Work instruction: Output each entry verbatim and exclude every picture from it.

Material to process:
■ ■ ■ ■ ■ ■ ■

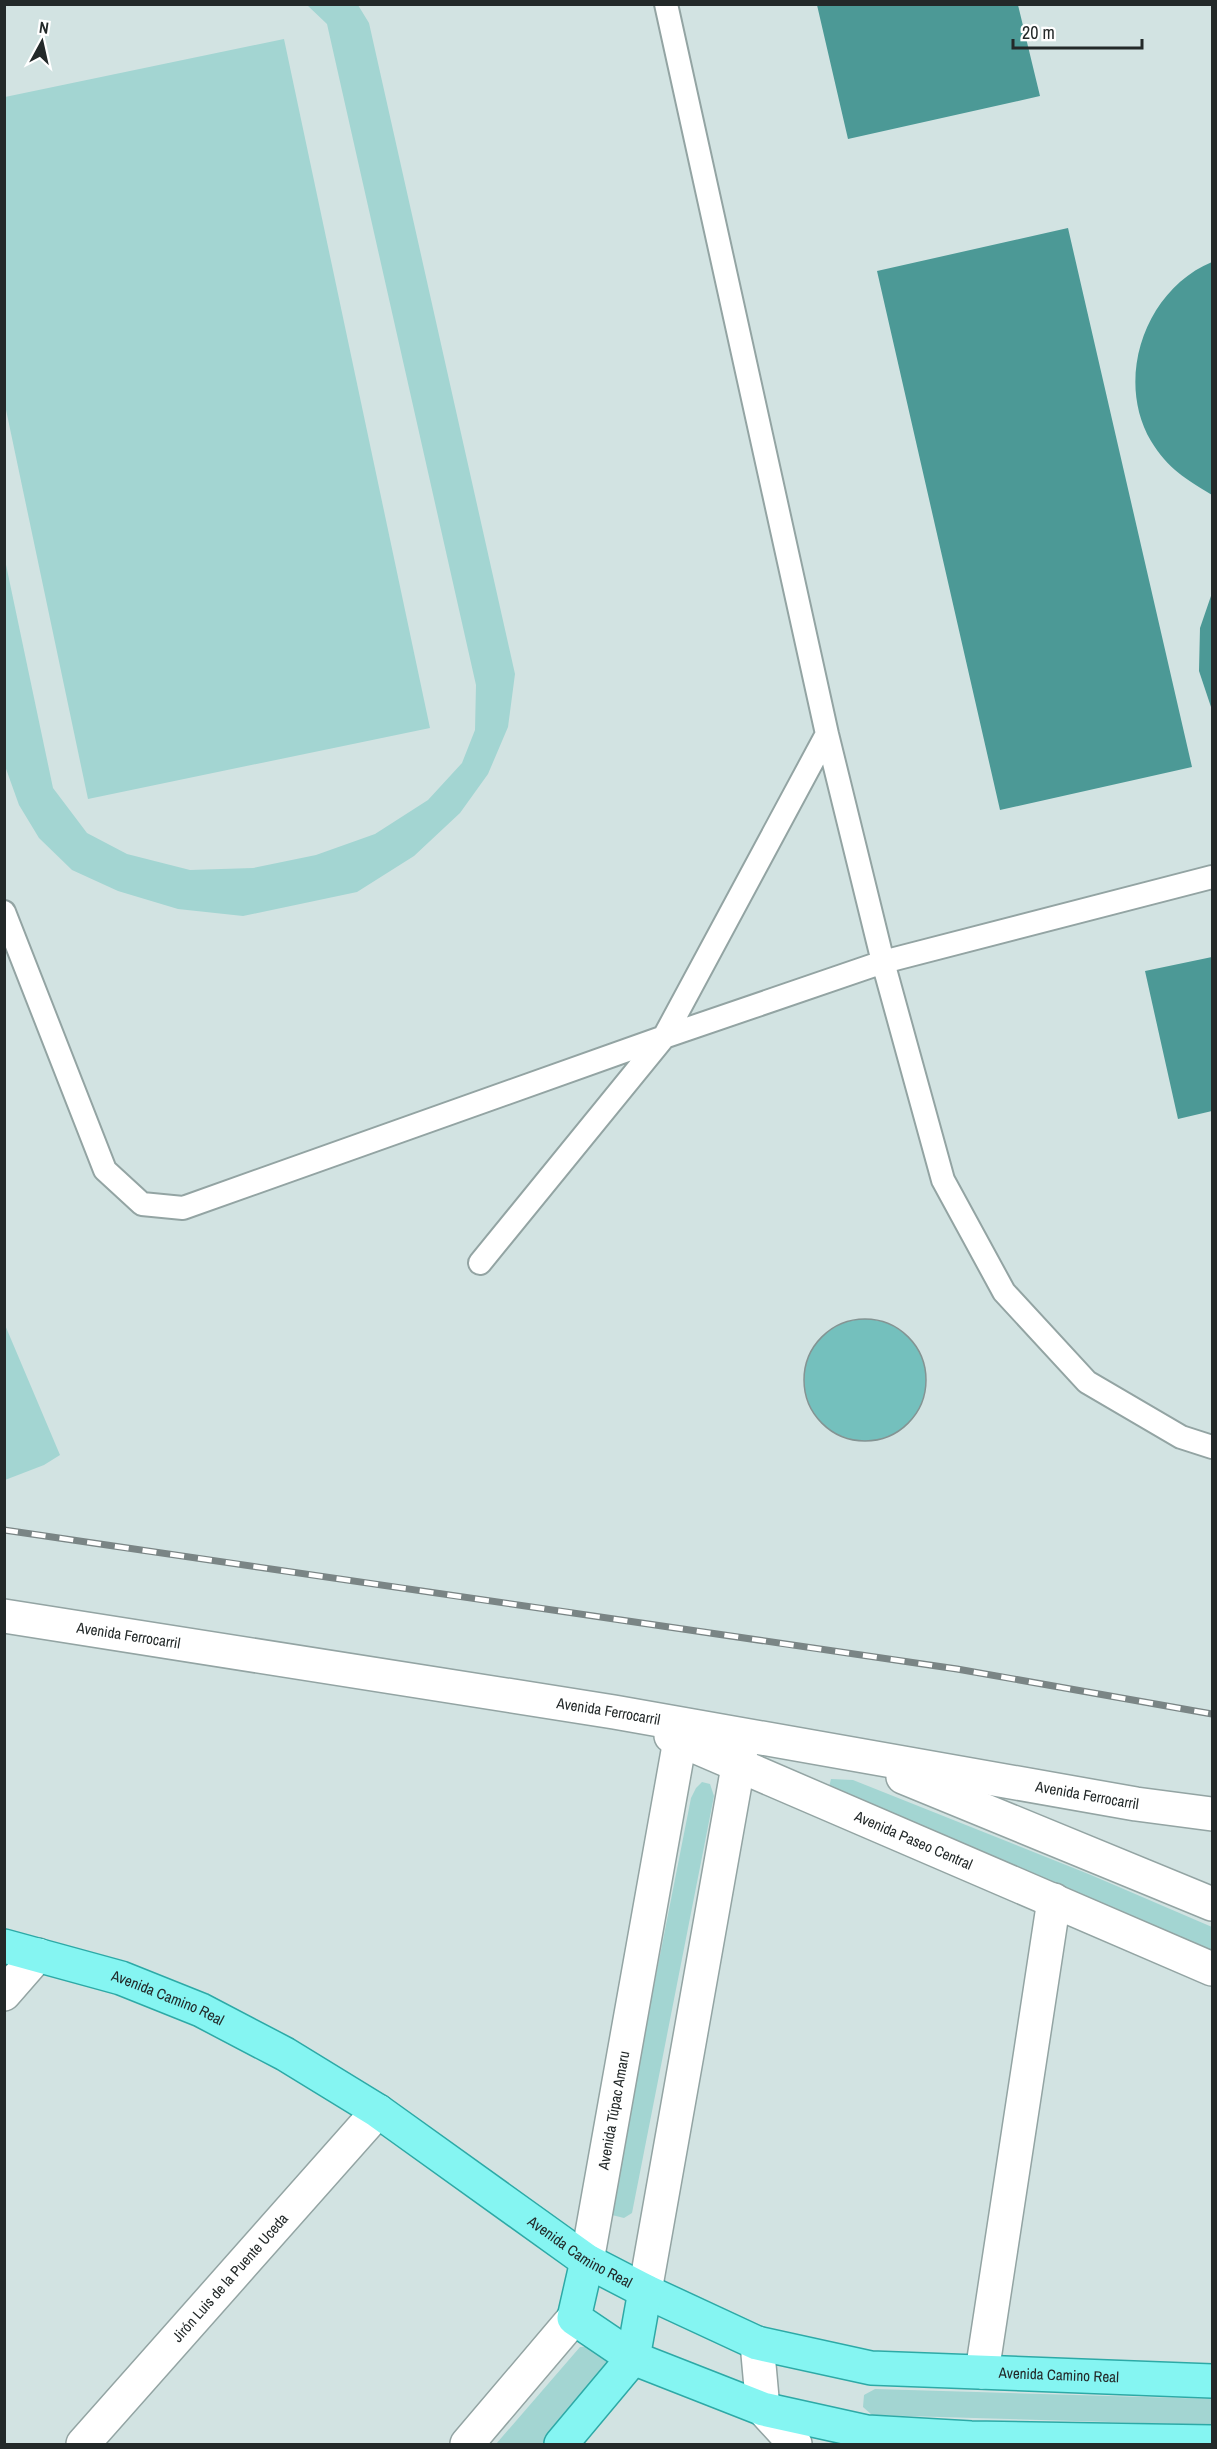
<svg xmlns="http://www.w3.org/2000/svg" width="1217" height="2449" font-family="'Archivo Narrow',sans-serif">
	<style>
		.green { fill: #a3d5d2 }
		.water { fill: #4c9996 }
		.building { fill: #74c0bd; stroke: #849493; stroke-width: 1.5 }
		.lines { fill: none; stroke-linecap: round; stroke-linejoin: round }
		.service-casing { stroke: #93a4a3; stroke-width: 26 }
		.minor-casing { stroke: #93a4a3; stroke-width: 36 }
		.tertiary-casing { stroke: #93a4a3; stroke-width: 36 }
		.primary-casing { stroke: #2da9a6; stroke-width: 36 }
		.service { stroke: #fff; stroke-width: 22 }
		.minor { stroke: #fff; stroke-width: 33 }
		.tertiary { stroke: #fff; stroke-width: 33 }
		.primary { stroke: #85f5f2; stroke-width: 33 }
		.rail-casing { stroke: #7a8585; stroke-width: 7 }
		.rail { stroke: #fff; stroke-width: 4.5; stroke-dasharray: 14; stroke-linecap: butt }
		.labels { text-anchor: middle; stroke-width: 4.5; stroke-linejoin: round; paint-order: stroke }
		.street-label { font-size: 15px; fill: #232929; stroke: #fff }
	</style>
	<rect width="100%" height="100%" fill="#d2e3e2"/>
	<path class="green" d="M 307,5 L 358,5 L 369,23 L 515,674 L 508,727 L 488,774 L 460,813 L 414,856 L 357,892 L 243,916 L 178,909 L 118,891 L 72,870 L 39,838 L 19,805 L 5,766 L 5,560 L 53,788 L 87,833 L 127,854 L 190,870 L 253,868 L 316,855 L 375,834 L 428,800 L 462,763 L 475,730 L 476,685 L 327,24 Z
		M 284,39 L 430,728 L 88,799 L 5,405 L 5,97 Z
		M 5,1325 L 60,1455 L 44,1465 L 5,1480 Z
		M 831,1779 L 853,1780 L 1091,1875 L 1212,1927 L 1212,1955 L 828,1791 Z
		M 702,1782 L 710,1784 L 714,1796 L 632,2213 L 624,2218 L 612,2215 L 611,2204 L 691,1798 L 696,1788 Z
		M 595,2346 L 610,2357 L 608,2374 L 548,2444 L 496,2444 L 580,2347 Z
		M 875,2389 L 1212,2399 L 1212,2425 L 872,2415 L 863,2407 L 864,2395 Z"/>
	<path class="water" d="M 817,5 L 1018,5 L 1040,96 L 848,139 Z
		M 1068,228 L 1192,767 L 1000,810 L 877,271 Z
		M 1212,262 L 1212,495 C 1186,479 1168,469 1151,441 C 1114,378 1146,289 1212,262 Z
		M 1212,593 L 1212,710 L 1199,671 L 1200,628 Z
		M 1212,957 L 1212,1111 L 1178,1119 L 1145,971 Z"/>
	<path class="building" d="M804 1380a61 61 0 1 1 122 0a61 61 0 1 1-122 0Z"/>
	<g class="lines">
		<g class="service-casing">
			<path id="service" d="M 666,4 L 827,734 L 883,962 L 943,1180 L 1004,1292 L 1087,1382 L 1181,1437 L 1212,1447
				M 4,912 L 105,1170 L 142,1204 L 183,1208 L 664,1037 L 883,962 L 1212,877
				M 480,1263 L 664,1037 L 827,734"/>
		</g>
		<g class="minor-casing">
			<g id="minor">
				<path d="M 4,1994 L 38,1955"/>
				<path d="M 982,2372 L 1054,1900"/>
				<path id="s1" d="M 83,2444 L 378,2111"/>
			</g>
		</g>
		<g class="tertiary-casing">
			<g id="tertiary">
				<path id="s2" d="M 4,1616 L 614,1712 L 1136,1804 L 1212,1814"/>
				<path id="s3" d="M 671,1736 L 1212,1969"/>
				<path d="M 903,1777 L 1212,1904"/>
				<path id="s4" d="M 587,2261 L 680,1740"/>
				<path d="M 645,2291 L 742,1744"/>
				<path d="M 757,2343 L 763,2409 L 795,2444"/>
				<path d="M 467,2444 L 574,2318"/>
			</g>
		</g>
		<g class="primary-casing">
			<g id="primary">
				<path id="s5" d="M 4,1946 L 121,1978 L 201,2010 L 285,2054 L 378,2111 L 587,2261 L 645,2291 L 757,2343 L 871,2368 L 1212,2381"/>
				<path d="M 587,2261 L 574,2318 L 633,2358 L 763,2409 L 867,2432 L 971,2438 L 1212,2442"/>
				<path d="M 561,2444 L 633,2358 L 645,2291"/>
			</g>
		</g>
		<use href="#service" class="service"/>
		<use href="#minor" class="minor"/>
		<use href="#tertiary" class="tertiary"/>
		<use href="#primary" class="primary"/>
		<g class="rail-casing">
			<path id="rail" d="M 4,1530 L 957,1669 L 1212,1714"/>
		</g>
		<use href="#rail" class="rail"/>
	</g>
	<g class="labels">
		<g class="street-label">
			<text dy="5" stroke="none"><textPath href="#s2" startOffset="126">Avenida Ferrocarril</textPath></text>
			<text dy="5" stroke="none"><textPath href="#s2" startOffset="612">Avenida Ferrocarril</textPath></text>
			<text dy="5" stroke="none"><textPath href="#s2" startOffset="1098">Avenida Ferrocarril</textPath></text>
			<text dy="5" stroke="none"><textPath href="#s3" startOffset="264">Avenida Paseo Central</textPath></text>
			<text dy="5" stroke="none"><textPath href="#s5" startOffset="172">Avenida Camino Real</textPath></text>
			<text dy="5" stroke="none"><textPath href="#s4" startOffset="153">Avenida Túpac Amaru</textPath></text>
			<text dy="5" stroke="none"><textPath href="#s5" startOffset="658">Avenida Camino Real</textPath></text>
			<text dy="5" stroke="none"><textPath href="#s1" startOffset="222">Jirón Luis de la Puente Uceda</textPath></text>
			<text dy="5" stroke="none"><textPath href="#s5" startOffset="1162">Avenida Camino Real</textPath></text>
		</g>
	</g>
	<rect width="1217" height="2449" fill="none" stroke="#232929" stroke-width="12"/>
	<g transform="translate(42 42) rotate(8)" stroke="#ffffff" stroke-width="4.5" paint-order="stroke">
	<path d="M0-4.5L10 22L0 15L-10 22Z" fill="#232929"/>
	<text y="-9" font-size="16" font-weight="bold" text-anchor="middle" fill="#232929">N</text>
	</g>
	<path d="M1013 39v9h129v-9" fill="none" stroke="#232929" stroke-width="3"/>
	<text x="1022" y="39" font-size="18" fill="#232929" stroke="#ffffff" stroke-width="4.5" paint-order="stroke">20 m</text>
</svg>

■ ■ ■ ■ ■ ■ ■

The answer:
<svg xmlns="http://www.w3.org/2000/svg" width="1217" height="2449" font-family="'Archivo Narrow',sans-serif">
	<style>
		.green { fill: #a3d5d2 }
		.water { fill: #4c9996 }
		.building { fill: #74c0bd; stroke: #849493; stroke-width: 1.5 }
		.lines { fill: none; stroke-linecap: round; stroke-linejoin: round }
		.service-casing { stroke: #93a4a3; stroke-width: 26 }
		.minor-casing { stroke: #93a4a3; stroke-width: 36 }
		.tertiary-casing { stroke: #93a4a3; stroke-width: 36 }
		.primary-casing { stroke: #2da9a6; stroke-width: 36 }
		.service { stroke: #fff; stroke-width: 22 }
		.minor { stroke: #fff; stroke-width: 33 }
		.tertiary { stroke: #fff; stroke-width: 33 }
		.primary { stroke: #85f5f2; stroke-width: 33 }
		.rail-casing { stroke: #7a8585; stroke-width: 7 }
		.rail { stroke: #fff; stroke-width: 4.5; stroke-dasharray: 14; stroke-linecap: butt }
		.labels { text-anchor: middle; stroke-width: 4.5; stroke-linejoin: round; paint-order: stroke }
		.street-label { font-size: 15px; fill: #232929; stroke: #fff }
	</style>
	<rect width="100%" height="100%" fill="#d2e3e2"/>
	<path class="green" d="M 307,5 L 358,5 L 369,23 L 515,674 L 508,727 L 488,774 L 460,813 L 414,856 L 357,892 L 243,916 L 178,909 L 118,891 L 72,870 L 39,838 L 19,805 L 5,766 L 5,560 L 53,788 L 87,833 L 127,854 L 190,870 L 253,868 L 316,855 L 375,834 L 428,800 L 462,763 L 475,730 L 476,685 L 327,24 Z
		M 284,39 L 430,728 L 88,799 L 5,405 L 5,97 Z
		M 5,1325 L 60,1455 L 44,1465 L 5,1480 Z
		M 831,1779 L 853,1780 L 1091,1875 L 1212,1927 L 1212,1955 L 828,1791 Z
		M 702,1782 L 710,1784 L 714,1796 L 632,2213 L 624,2218 L 612,2215 L 611,2204 L 691,1798 L 696,1788 Z
		M 595,2346 L 610,2357 L 608,2374 L 548,2444 L 496,2444 L 580,2347 Z
		M 875,2389 L 1212,2399 L 1212,2425 L 872,2415 L 863,2407 L 864,2395 Z"/>
	<path class="water" d="M 817,5 L 1018,5 L 1040,96 L 848,139 Z
		M 1068,228 L 1192,767 L 1000,810 L 877,271 Z
		M 1212,262 L 1212,495 C 1186,479 1168,469 1151,441 C 1114,378 1146,289 1212,262 Z
		M 1212,593 L 1212,710 L 1199,671 L 1200,628 Z
		M 1212,957 L 1212,1111 L 1178,1119 L 1145,971 Z"/>
	<path class="building" d="M804 1380a61 61 0 1 1 122 0a61 61 0 1 1-122 0Z"/>
	<g class="lines">
		<g class="service-casing">
			<path id="service" d="M 666,4 L 827,734 L 883,962 L 943,1180 L 1004,1292 L 1087,1382 L 1181,1437 L 1212,1447
				M 4,912 L 105,1170 L 142,1204 L 183,1208 L 664,1037 L 883,962 L 1212,877
				M 480,1263 L 664,1037 L 827,734"/>
		</g>
		<g class="minor-casing">
			<g id="minor">
				<path d="M 4,1994 L 38,1955"/>
				<path d="M 982,2372 L 1054,1900"/>
				<path id="s1" d="M 83,2444 L 378,2111"/>
			</g>
		</g>
		<g class="tertiary-casing">
			<g id="tertiary">
				<path id="s2" d="M 4,1616 L 614,1712 L 1136,1804 L 1212,1814"/>
				<path id="s3" d="M 671,1736 L 1212,1969"/>
				<path d="M 903,1777 L 1212,1904"/>
				<path id="s4" d="M 587,2261 L 680,1740"/>
				<path d="M 645,2291 L 742,1744"/>
				<path d="M 757,2343 L 763,2409 L 795,2444"/>
				<path d="M 467,2444 L 574,2318"/>
			</g>
		</g>
		<g class="primary-casing">
			<g id="primary">
				<path id="s5" d="M 4,1946 L 121,1978 L 201,2010 L 285,2054 L 378,2111 L 587,2261 L 645,2291 L 757,2343 L 871,2368 L 1212,2381"/>
				<path d="M 587,2261 L 574,2318 L 633,2358 L 763,2409 L 867,2432 L 971,2438 L 1212,2442"/>
				<path d="M 561,2444 L 633,2358 L 645,2291"/>
			</g>
		</g>
		<use href="#service" class="service"/>
		<use href="#minor" class="minor"/>
		<use href="#tertiary" class="tertiary"/>
		<use href="#primary" class="primary"/>
		<g class="rail-casing">
			<path id="rail" d="M 4,1530 L 957,1669 L 1212,1714"/>
		</g>
		<use href="#rail" class="rail"/>
	</g>
	<g class="labels">
		<g class="street-label">
			<text dy="5" stroke="none"><textPath href="#s2" startOffset="126">Avenida Ferrocarril</textPath></text>
			<text dy="5" stroke="none"><textPath href="#s2" startOffset="612">Avenida Ferrocarril</textPath></text>
			<text dy="5" stroke="none"><textPath href="#s2" startOffset="1098">Avenida Ferrocarril</textPath></text>
			<text dy="5" stroke="none"><textPath href="#s3" startOffset="264">Avenida Paseo Central</textPath></text>
			<text dy="5" stroke="none"><textPath href="#s5" startOffset="172">Avenida Camino Real</textPath></text>
			<text dy="5" stroke="none"><textPath href="#s4" startOffset="153">Avenida Túpac Amaru</textPath></text>
			<text dy="5" stroke="none"><textPath href="#s5" startOffset="658">Avenida Camino Real</textPath></text>
			<text dy="5" stroke="none"><textPath href="#s1" startOffset="222">Jirón Luis de la Puente Uceda</textPath></text>
			<text dy="5" stroke="none"><textPath href="#s5" startOffset="1162">Avenida Camino Real</textPath></text>
		</g>
	</g>
	<rect width="1217" height="2449" fill="none" stroke="#232929" stroke-width="12"/>
	<g transform="translate(42 42) rotate(8)" stroke="#ffffff" stroke-width="4.5" paint-order="stroke">
	<path d="M0-4.5L10 22L0 15L-10 22Z" fill="#232929"/>
	<text y="-9" font-size="16" font-weight="bold" text-anchor="middle" fill="#232929">N</text>
	</g>
	<path d="M1013 39v9h129v-9" fill="none" stroke="#232929" stroke-width="3"/>
	<text x="1022" y="39" font-size="18" fill="#232929" stroke="#ffffff" stroke-width="4.5" paint-order="stroke">20 m</text>
</svg>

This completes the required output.